- Najafabad Location within Iran
- Coordinates: 34°39′09″N 47°58′28″E﻿ / ﻿34.65250°N 47.97444°E
- Country: Iran
- Province: Hamadan
- County: Asadabad
- District: Pirsalman
- Rural District: Pirsalman

Population (2016)
- • Total: 80
- Time zone: UTC+3:30 (IRST)

= Najafabad, Asadabad =

Village in Hamadan province, Iran

Najafabad (نجف اباد) (Note: Also romanized as Najafābād; also known as Qalā Cheqā, Qal‘eh Chakeh, Qal‘eh Chankeh, and Qal‘eh-ye Chakeh) is a village in Pirsalman Rural District of Pirsalman District in Asadabad County, Hamadan province, Iran.

==Demographics==
===Population===
At the time of the 2006 National Census, the village's population was 142 in 29 households, when it was in Jolgeh Rural District of the Central District.
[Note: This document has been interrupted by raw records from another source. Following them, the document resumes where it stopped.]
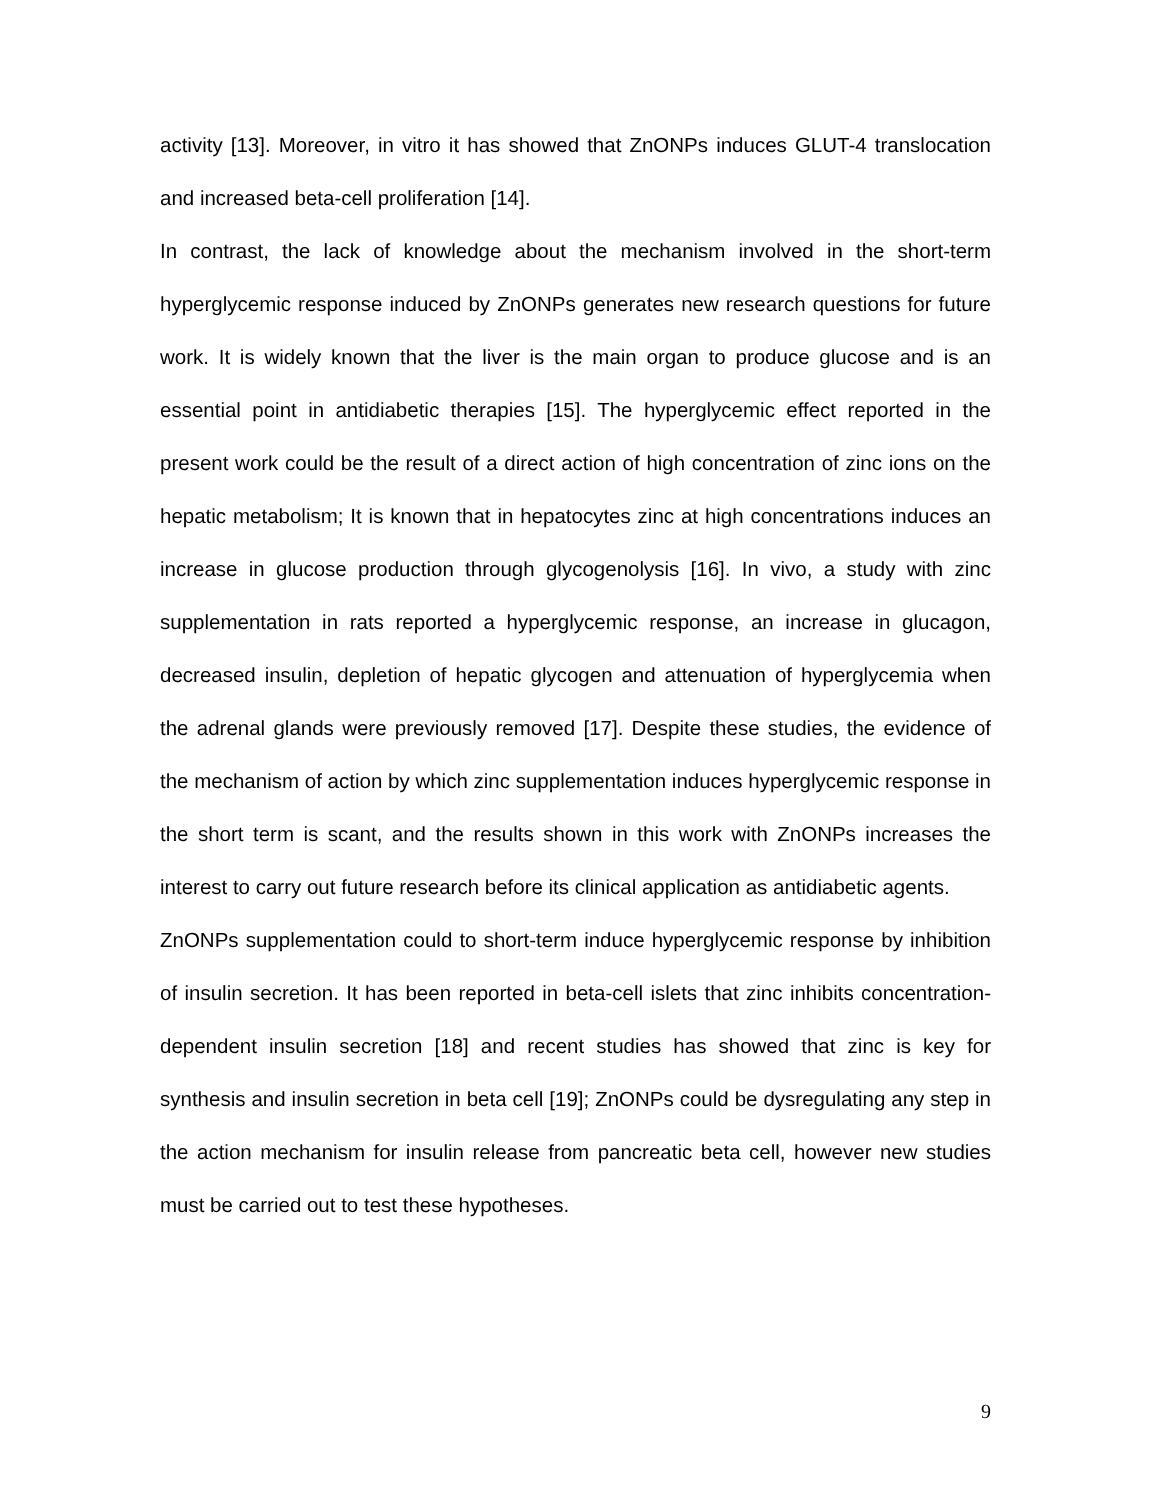activity [13]. Moreover, in vitro it has showed that ZnONPs induces GLUT-4 translocation and increased beta-cell proliferation [14].
In contrast, the lack of knowledge about the mechanism involved in the short-term hyperglycemic response induced by ZnONPs generates new research questions for future work. It is widely known that the liver is the main organ to produce glucose and is an essential point in antidiabetic therapies [15]. The hyperglycemic effect reported in the present work could be the result of a direct action of high concentration of zinc ions on the hepatic metabolism; It is known that in hepatocytes zinc at high concentrations induces an increase in glucose production through glycogenolysis [16]. In vivo, a study with zinc supplementation in rats reported a hyperglycemic response, an increase in glucagon, decreased insulin, depletion of hepatic glycogen and attenuation of hyperglycemia when the adrenal glands were previously removed [17]. Despite these studies, the evidence of the mechanism of action by which zinc supplementation induces hyperglycemic response in the short term is scant, and the results shown in this work with ZnONPs increases the interest to carry out future research before its clinical application as antidiabetic agents.
ZnONPs supplementation could to short-term induce hyperglycemic response by inhibition of insulin secretion. It has been reported in beta-cell islets that zinc inhibits concentration-dependent insulin secretion [18] and recent studies has showed that zinc is key for synthesis and insulin secretion in beta cell [19]; ZnONPs could be dysregulating any step in the action mechanism for insulin release from pancreatic beta cell, however new studies must be carried out to test these hypotheses.
9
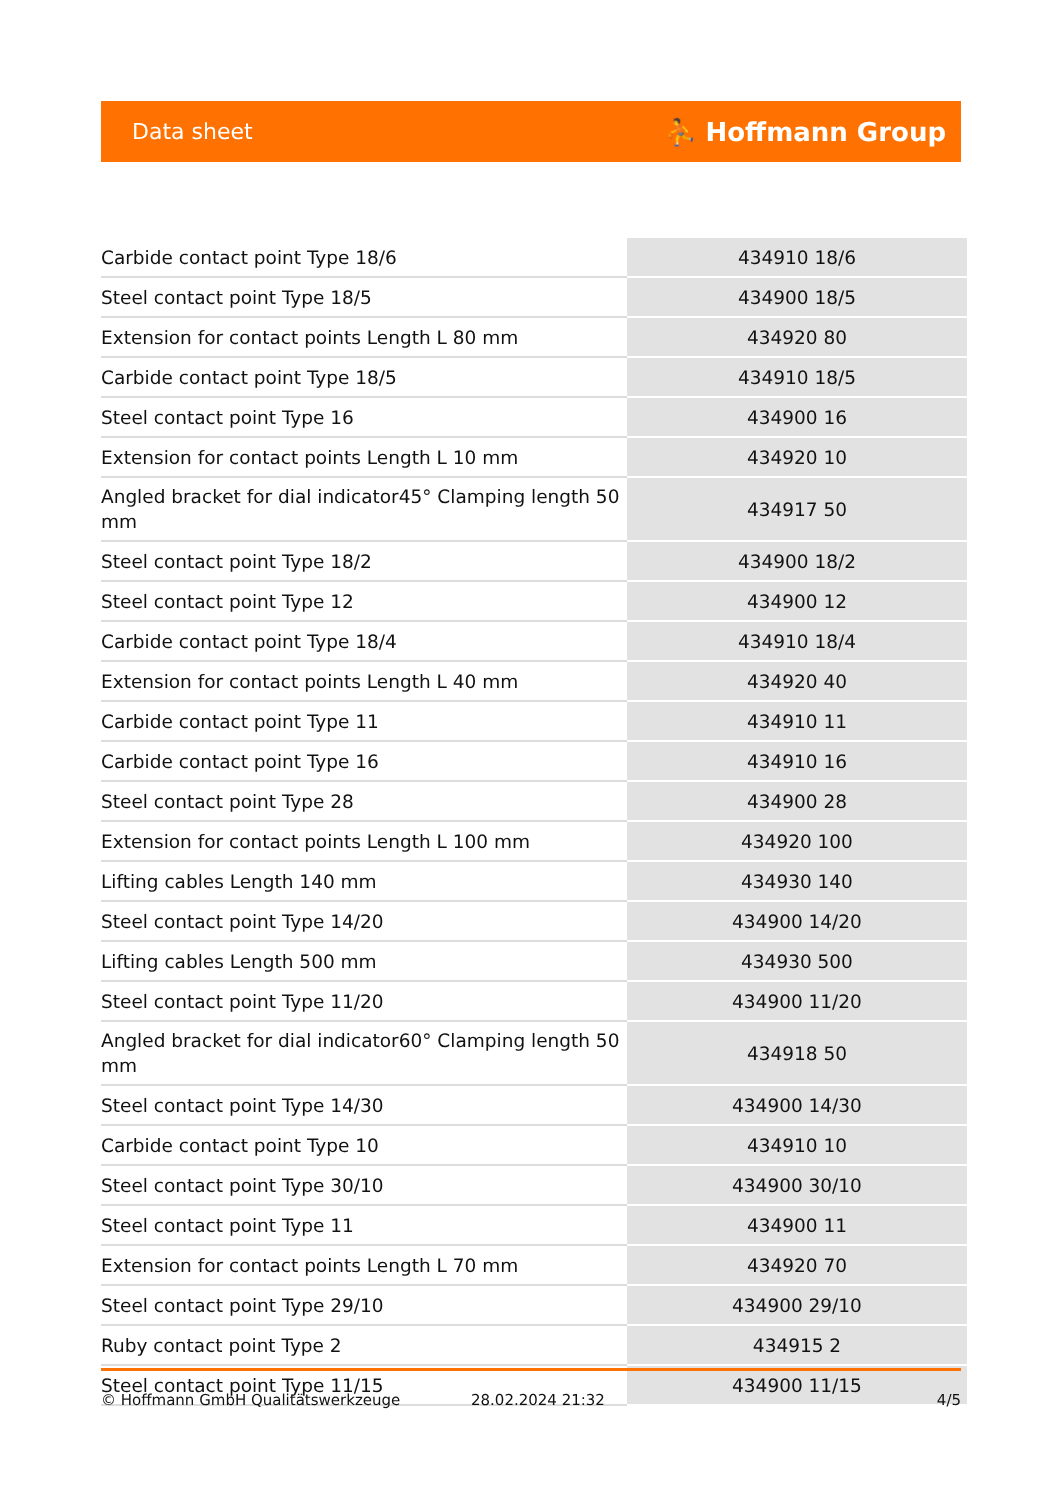Data sheet ⛹ Hoffmann Group
| Carbide contact point Type 18/6 | 434910 18/6 |
| Steel contact point Type 18/5 | 434900 18/5 |
| Extension for contact points Length L 80 mm | 434920 80 |
| Carbide contact point Type 18/5 | 434910 18/5 |
| Steel contact point Type 16 | 434900 16 |
| Extension for contact points Length L 10 mm | 434920 10 |
| Angled bracket for dial indicator45° Clamping length 50 mm | 434917 50 |
| Steel contact point Type 18/2 | 434900 18/2 |
| Steel contact point Type 12 | 434900 12 |
| Carbide contact point Type 18/4 | 434910 18/4 |
| Extension for contact points Length L 40 mm | 434920 40 |
| Carbide contact point Type 11 | 434910 11 |
| Carbide contact point Type 16 | 434910 16 |
| Steel contact point Type 28 | 434900 28 |
| Extension for contact points Length L 100 mm | 434920 100 |
| Lifting cables Length 140 mm | 434930 140 |
| Steel contact point Type 14/20 | 434900 14/20 |
| Lifting cables Length 500 mm | 434930 500 |
| Steel contact point Type 11/20 | 434900 11/20 |
| Angled bracket for dial indicator60° Clamping length 50 mm | 434918 50 |
| Steel contact point Type 14/30 | 434900 14/30 |
| Carbide contact point Type 10 | 434910 10 |
| Steel contact point Type 30/10 | 434900 30/10 |
| Steel contact point Type 11 | 434900 11 |
| Extension for contact points Length L 70 mm | 434920 70 |
| Steel contact point Type 29/10 | 434900 29/10 |
| Ruby contact point Type 2 | 434915 2 |
| Steel contact point Type 11/15 | 434900 11/15 |
© Hoffmann GmbH Qualitätswerkzeuge 28.02.2024 21:32 4/5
The following census in 2011 counted 134 people in 31 households, by which time the village had been separated from the district in the formation of Pirsalman District. Najafabad was transferred to Pirsalman Rural District in the same district. The 2016 census measured the population of the village as 80 people in 22 households.